Interview
04
Teruyuki Komatsu
小松 晃之
中央大学理工学部応用化学科教授
東京都出身。1966年生まれ。
1994年早稲田大学大学院理工学研究科博士課程修了。博士(工学)。
1993年日本学術振興会特別研究員。
1995年日本学術振興会海外特別研究員(ベルリン自由大学、有機化学研究所)。
1997年早稲田大学理工学総合研究センター(現:早稲田大学理工学術院総合研究所・理工学研究所)講師、准教授。
2006年科学技術振興機構さきがけ研究員(兼任)を経て、2010年より現職。
記念すべき1回目は、「人工血液」研究の第一人者である中央大学理工学部 小松晃之 教授です。

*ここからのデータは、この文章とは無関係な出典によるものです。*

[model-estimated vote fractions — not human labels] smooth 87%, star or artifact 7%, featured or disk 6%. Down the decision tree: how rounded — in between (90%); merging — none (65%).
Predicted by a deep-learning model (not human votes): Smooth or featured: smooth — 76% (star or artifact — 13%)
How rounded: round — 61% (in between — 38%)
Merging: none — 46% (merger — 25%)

学生時代に熱中したことや、宇宙への思い、そして現在の研究活動について語って頂きました。
また、インタビュー記事をより楽しく読んでいただくために、「人工血液」に関する予備知識を載せたコラムを用意しています。
学生時代
今日は、どうぞ宜しくお願い致します。
現在、人工血液の研究をされている小松先生ですが、そもそも理系に進もうと思ったきっかけがあったのですか?

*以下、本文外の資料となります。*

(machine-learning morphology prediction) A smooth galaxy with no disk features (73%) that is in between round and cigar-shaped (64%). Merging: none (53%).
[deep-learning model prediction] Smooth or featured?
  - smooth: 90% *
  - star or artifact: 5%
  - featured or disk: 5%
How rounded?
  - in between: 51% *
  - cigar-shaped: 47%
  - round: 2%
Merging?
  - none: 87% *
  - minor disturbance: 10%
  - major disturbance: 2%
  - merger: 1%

特に何かのきっかけがあったわけではありませんが、小学生の頃から漠然と科学には興味がありましたね。「何で眠くなるんだろう」、「生きてるってどういうことなんだろう」とか、「地図を最初に作った人はどうやって作ったんだろう」とか、いろいろと疑問に思っていました。あとは、小さい頃、ぶどうが好きだったんですが、「こんなに美味しいんだから、メロンくらいの大きさのものを作ったら絶対売れるはずだ!」と考えたこともありました。今でもたまに話題にすることがありますが、誰も相手にしてくれません(笑)そんな子供だったので、高校で文系か理系か選択するときも特に悩むこともなく、自然な流れで理系に進みました。
中学生の頃に天文学者に憧れていたことがあります。それで天文学者になるためには、まず星の観察だと思い、父親にお願いして望遠鏡を買ってもらいました。その望遠鏡を持ちだして、月のクレータを見たり、星座を観察したりしていました。ですから、もともと宇宙には興味があったのですが、星や宇宙に関わる職業にはどのようなものがあるのかよくわからなかったので、調べてみたことがあるんです。当時はインターネットなどない時代でしたから、調べるのにも一苦労です。結局どんな仕事があるのかわからず、宇宙の分野で生きていくのは難しいなぁと思って断念しました(笑)。
宇宙にも興味を持ってもらえていたんですね。
社会よりも理科のほうが好きでしたか?
そうですね。でも歴史も好きでした。大学の授業で化学史を教えていたこともあります。歴史といえば、博士の学位を取った後に、2年間ドイツに留学していたんですが、その時わかったのは、外国人は国の歴史をよく知っているということです。当然こちらのことも聞かれるわけで、日本の歴史を知らないと会話にならないんですね。だから、わざわざ日本から日本史の本を取り寄せて復習しました。
なるほど。科学を志すものでも、歴史について知っておくことは大事なんですね。
その他に、学生生活で覚えていることはありますか?
中学・高校と軟式テニス部に所属していたので、部活動をやっていたことしか覚えていません(笑)。毎日毎日、部活三昧の日々でした。
そうですか。部活少年だったんですね。
そうです。ただ、今思えば何かに夢中になると止まらなくなる性格でした。ちょっと自慢話をさせて頂くと、テニスでは東京都ベスト8まで行きましたし、全国大会にも出場することができました。
東京のようにテニス人口が多いところで、それはすごいですね!
まさに文武両道ですね。
夢中になるというのもそうですが、わりと凝り性で、続けることが得意な子供だったのかもしれません。小さい頃、プラモデルの作成に夢中になっているところに、母親から「早くご飯を食べなさい」と言われても、夢中で作業しているので聞いていないんですね。いつまでたっても終わらず、よく怒られていました(笑)
研究生活
早稲田大学に在学中、(故)土田英俊先生(早稲田大学名誉教授。日本の人工血液研究のパイオニアで、世界的な権威。日本血液代替物学会の設立者)という高分子研究の分野で著名な先生がおられました。土田先生は1970年代から人工血液の研究を始めておられたのですが、4年生のときに卒研生として土田先生の研究室に配属されたのが、人工血液との出会いでした。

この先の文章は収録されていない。